Children suffer from permanent anxiety and fear that the caregiver may leave and never come back, that they will remain alone with nobody close to them, put to the hospital or lost. Fear of the dark, fear of falling asleep, frequent night terrors involving the separation may also occur. Sometimes children don't even want to go to school in order not to leave the mother. They require her continuous active presence. Parents tend to be hyperprotective when raising a child; mothers suffer from the panic disorder more frequently. Children somatise the anxiety and even when they anticipate the separation, stomach ache, headache, vomiting and increased temperature may occur.



Other Anxiety Disorders Occurring During Childhood

Phobic Anxiety Disorder in Childhood

Between their third and fourth year of age, children start experiencing developmentally a certain fear of certain objects, subjects and situations. The developmental process of learning and categorizing includes such fear. However, these fears should not be excessive.

School Phobia

The school phobia occurs in the first grade and then between the ninth and eleventh year of age. The child anticipates undesirable situations at school and is afraid to leave the person of his/her emotional bond. However, even adult bonds to children tend to be abnormal. They manifest by stomach ache, headache, morning sickness, self-evaluation disorder, relative social isolation in a group of people of the same age... In terms of therapy, putting the child into the school environment fast is most important.

Social Anxiety Disorder in Childhood

In all children who only start forming relationships with people, social interaction is complex and burdening. Before the sixth year of age, this disorder is characterized by fear and avoidance of strangers, effort to minimize contact with adults and avoidance of social contact. Sometimes children suffer from an unreal worry that their closest ones will abandon them, stop caring for them, etc.
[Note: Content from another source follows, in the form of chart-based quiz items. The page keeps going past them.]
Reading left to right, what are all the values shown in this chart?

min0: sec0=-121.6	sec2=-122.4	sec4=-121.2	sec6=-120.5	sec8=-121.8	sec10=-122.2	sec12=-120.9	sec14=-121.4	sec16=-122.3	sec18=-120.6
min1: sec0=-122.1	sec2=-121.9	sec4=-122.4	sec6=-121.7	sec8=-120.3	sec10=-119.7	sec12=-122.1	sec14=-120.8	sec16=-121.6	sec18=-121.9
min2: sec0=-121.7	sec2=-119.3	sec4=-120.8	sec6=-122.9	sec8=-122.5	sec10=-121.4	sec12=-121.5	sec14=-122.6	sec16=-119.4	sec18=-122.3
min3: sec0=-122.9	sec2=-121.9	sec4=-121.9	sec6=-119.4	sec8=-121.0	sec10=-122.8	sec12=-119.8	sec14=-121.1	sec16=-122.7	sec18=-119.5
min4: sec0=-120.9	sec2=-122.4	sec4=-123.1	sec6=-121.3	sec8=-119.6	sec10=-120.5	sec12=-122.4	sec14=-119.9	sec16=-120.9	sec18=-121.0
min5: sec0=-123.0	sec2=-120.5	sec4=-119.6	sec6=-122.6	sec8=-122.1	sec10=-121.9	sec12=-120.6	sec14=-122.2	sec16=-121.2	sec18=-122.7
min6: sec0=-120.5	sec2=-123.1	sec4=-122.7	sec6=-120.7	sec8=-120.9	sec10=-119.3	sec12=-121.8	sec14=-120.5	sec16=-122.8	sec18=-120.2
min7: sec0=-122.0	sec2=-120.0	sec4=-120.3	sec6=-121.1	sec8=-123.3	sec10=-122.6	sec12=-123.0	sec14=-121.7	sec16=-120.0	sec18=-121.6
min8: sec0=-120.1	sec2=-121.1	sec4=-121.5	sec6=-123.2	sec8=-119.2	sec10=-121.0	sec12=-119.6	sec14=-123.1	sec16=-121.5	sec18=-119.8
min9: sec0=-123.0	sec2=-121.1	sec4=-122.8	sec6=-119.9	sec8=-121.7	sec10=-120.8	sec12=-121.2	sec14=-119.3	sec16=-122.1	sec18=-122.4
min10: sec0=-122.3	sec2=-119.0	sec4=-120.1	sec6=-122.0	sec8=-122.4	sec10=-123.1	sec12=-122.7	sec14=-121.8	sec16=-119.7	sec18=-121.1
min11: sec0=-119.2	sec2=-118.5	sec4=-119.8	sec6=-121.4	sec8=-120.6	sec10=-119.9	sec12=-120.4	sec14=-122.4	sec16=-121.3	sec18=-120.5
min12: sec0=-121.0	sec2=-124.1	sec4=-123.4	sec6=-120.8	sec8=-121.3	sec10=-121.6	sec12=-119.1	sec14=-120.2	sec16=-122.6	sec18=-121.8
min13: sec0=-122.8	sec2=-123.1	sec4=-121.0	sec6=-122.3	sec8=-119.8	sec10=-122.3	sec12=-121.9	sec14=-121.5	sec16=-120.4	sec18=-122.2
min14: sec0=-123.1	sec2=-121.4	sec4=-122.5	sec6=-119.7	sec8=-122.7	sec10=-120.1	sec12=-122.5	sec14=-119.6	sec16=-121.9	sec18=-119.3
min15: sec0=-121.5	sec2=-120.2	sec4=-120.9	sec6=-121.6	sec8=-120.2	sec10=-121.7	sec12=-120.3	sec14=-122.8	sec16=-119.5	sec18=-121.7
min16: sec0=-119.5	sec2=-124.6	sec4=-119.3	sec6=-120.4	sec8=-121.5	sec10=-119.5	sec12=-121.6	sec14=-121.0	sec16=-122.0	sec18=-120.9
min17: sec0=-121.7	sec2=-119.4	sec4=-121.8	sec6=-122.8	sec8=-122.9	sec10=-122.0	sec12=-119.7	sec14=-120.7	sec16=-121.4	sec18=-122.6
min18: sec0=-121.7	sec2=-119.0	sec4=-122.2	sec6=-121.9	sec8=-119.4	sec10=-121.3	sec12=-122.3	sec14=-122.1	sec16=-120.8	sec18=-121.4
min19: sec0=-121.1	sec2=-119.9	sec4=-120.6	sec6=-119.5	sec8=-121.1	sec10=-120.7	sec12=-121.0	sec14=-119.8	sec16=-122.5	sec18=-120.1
In social anxiety disorder, children frequently manifest with anxiety symptoms, crying, tantrums, refusal to communicate, sometimes even mutism, sleep disorders, various physical troubles such as stomach ache, headache, vomiting, etc. Sometimes, there are even regressive reactions. These symptoms may lead to disruption of social activities.

Panic Disorder

This disorder may occur already before the tenth year of age, however it peas around the age of fifteen to nineteen. The disorder peak is determined by sexual maturity (related to the development of secondary sexual characteristics. It is more frequent with girls than with boys. It manifests with repeated, unforeseeable attacks of massive anxiety. Suicidal thoughts occur three times more often and the number of suicide attempts is twice as high as in common population.

Social Phobia

Social phobia starts between 11-15 years and its frequence is the same in girls and boys. The primary anxiety is related to social situations (e.g. fear of tremor, vomiting, stares, criticism, reading aloud at school, using the WC, eating at the school cafeteria and everywhere where attention is paid to performance, showing off, etc. (so-called performance anxiety). The disorder leads to evasive behaviour or even social isolation with danger of suicidal activity and development of addiction on psychoactive substances. The course is usually chronic.